• Aim of the exercise: Set the text from the rows below as a Markdown table with the columns "No." and "Line text." Give each line its number in order, leave out blank lines, and omit the pictures.

• Data for the task:

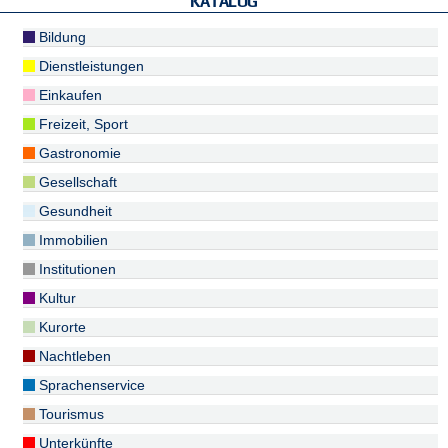
KATALOG
Bildung
Dienstleistungen
Einkaufen
Freizeit, Sport
Gastronomie
Gesellschaft
Gesundheit
Immobilien
Institutionen
Kultur
Kurorte
Nachtleben
Sprachenservice
Tourismus
Unterkünfte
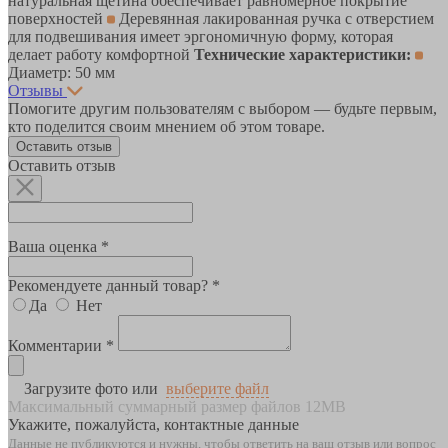
натуральная щетина обеспечивает равномерное покрытие
поверхностей
Деревянная лакированная ручка с отверстием
для подвешивания имеет эргономичную форму, которая
делает работу комфортной
Технические характеристики:
Диаметр: 50 мм
Отзывы
Помогите другим пользователям с выбором — будьте первым,
кто поделится своим мнением об этом товаре.
Оставить отзыв
Оставить отзыв
Ваша оценка *
Рекомендуете данный товар? *
Да
Нет
Комментарии *
Загрузите фото или
выберите файл
Максимальный суммарный размер файлов 12MB
Укажите, пожалуйста, контактные данные
Данные не публикуются и нужны, чтобы ответить на ваш отзыв или вопрос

• Output:
| No. | Line text |
|---|---|
| 1 | KATALOG |
| 2 | Bildung |
| 3 | Dienstleistungen |
| 4 | Einkaufen |
| 5 | Freizeit, Sport |
| 6 | Gastronomie |
| 7 | Gesellschaft |
| 8 | Gesundheit |
| 9 | Immobilien |
| 10 | Institutionen |
| 11 | Kultur |
| 12 | Kurorte |
| 13 | Nachtleben |
| 14 | Sprachenservice |
| 15 | Tourismus |
| 16 | Unterkünfte |
| 17 | натуральная щетина обеспечивает равномерное покрытие |
| 18 | поверхностей |
| 19 | Деревянная лакированная ручка с отверстием |
| 20 | для подвешивания имеет эргономичную форму, которая |
| 21 | делает работу комфортной |
| 22 | Технические характеристики: |
| 23 | Диаметр: 50 мм |
| 24 | Отзывы |
| 25 | Помогите другим пользователям с выбором — будьте первым, |
| 26 | кто поделится своим мнением об этом товаре. |
| 27 | Оставить отзыв |
| 28 | Оставить отзыв |
| 29 | Ваша оценка * |
| 30 | Рекомендуете данный товар? * |
| 31 | Да |
| 32 | Нет |
| 33 | Комментарии * |
| 34 | Загрузите фото или |
| 35 | выберите файл |
| 36 | Максимальный суммарный размер файлов 12MB |
| 37 | Укажите, пожалуйста, контактные данные |
| 38 | Данные не публикуются и нужны, чтобы ответить на ваш отзыв или вопрос |